§ **DATA SUPPLIED**:
==================================================

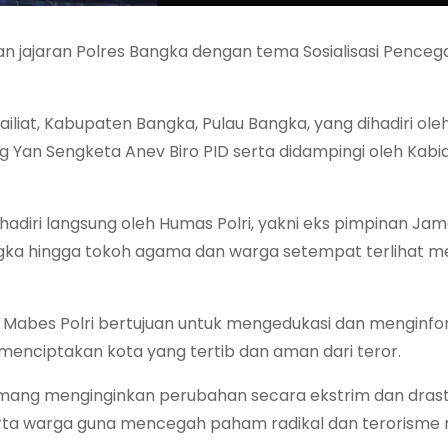
gan jajaran Polres Bangka dengan tema Sosialisasi Pence
ailiat, Kabupaten Bangka, Pulau Bangka, yang dihadiri ole
g Yan Sengketa Anev Biro PID serta didampingi oleh Kab
dihadiri langsung oleh Humas Polri, yakni eks pimpinan Ja
angka hingga tokoh agama dan warga setempat terlihat m
as Mabes Polri bertujuan untuk mengedukasi dan menginfo
a menciptakan kota yang tertib dan aman dari teror.
g menginginkan perubahan secara ekstrim dan drasti
serta warga guna mencegah paham radikal dan terorisme 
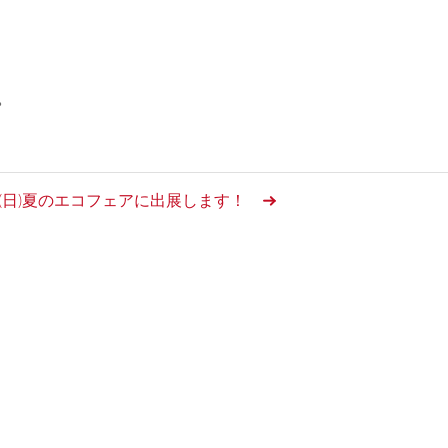
。
22日(日)夏のエコフェアに出展します！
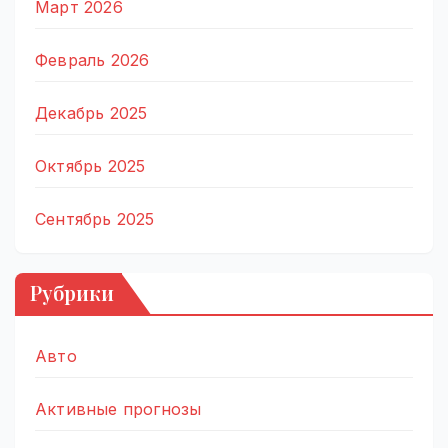
Март 2026
Февраль 2026
Декабрь 2025
Октябрь 2025
Сентябрь 2025
Рубрики
Авто
Активные прогнозы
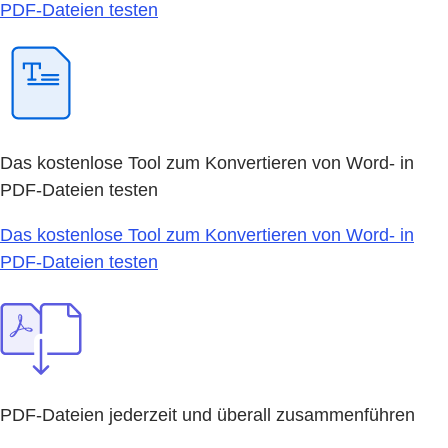
PDF-Dateien testen
Das kostenlose Tool zum Konvertieren von Word- in
PDF-Dateien testen
Das kostenlose Tool zum Konvertieren von Word- in
PDF-Dateien testen
PDF-Dateien jederzeit und überall zusammenführen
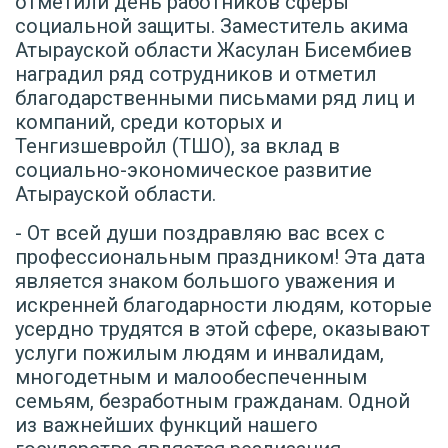
отметили день работников сферы
социальной защиты. Заместитель акима
Атырауской области Жасулан Бисембиев
наградил ряд сотрудников и отметил
благодарственными письмами ряд лиц и
компаний, среди которых и
Тенгизшевройл (ТШО), за вклад в
социально-экономическое развитие
Атырауской области.
- От всей души поздравляю вас всех с
профессиональным праздником! Эта дата
является знаком большого уважения и
искренней благодарности людям, которые
усердно трудятся в этой сфере, оказывают
услуги пожилым людям и инвалидам,
многодетным и малообеспеченным
семьям, безработным гражданам. Одной
из важнейших функций нашего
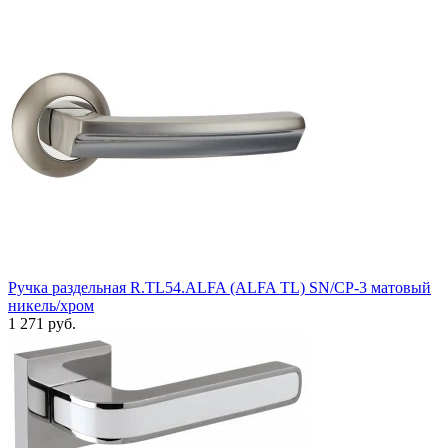
Ручка раздельная R.TL54.ALFA (ALFA TL) SN/CP-3 матовый
никель/хром
1 271 руб.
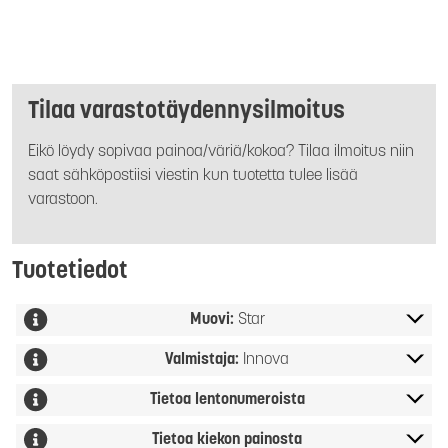
Tilaa varastotäydennysilmoitus
Eikö löydy sopivaa painoa/väriä/kokoa? Tilaa ilmoitus niin
saat sähköpostiisi viestin kun tuotetta tulee lisää
varastoon.
Tuotetiedot
Muovi:
Star
Valmistaja:
Innova
Tietoa lentonumeroista
Tietoa kiekon painosta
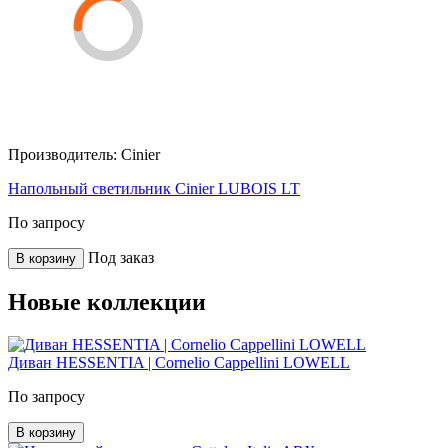
Производитель:
Cinier
Напольный светильник Cinier LUBOIS LT
По запросу
Под заказ
В корзину
Новые коллекции
Диван HESSENTIA | Cornelio Cappellini LOWELL
По запросу
В корзину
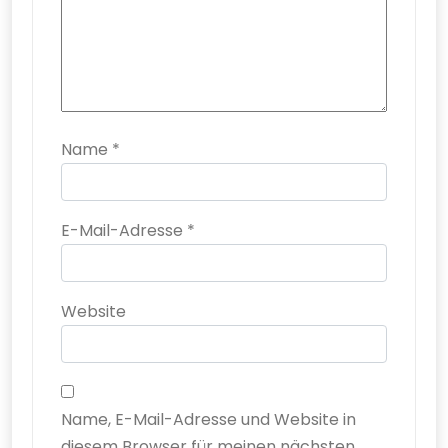
Name
*
E-Mail-Adresse
*
Website
Name, E-Mail-Adresse und Website in
diesem Browser für meinen nächsten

==================================================

§ **EXERCISE AIM**: Write only the number of lines in the records that include the word "dihadiri".

§ **SOLUTION TO THIS PROBLEM**: 2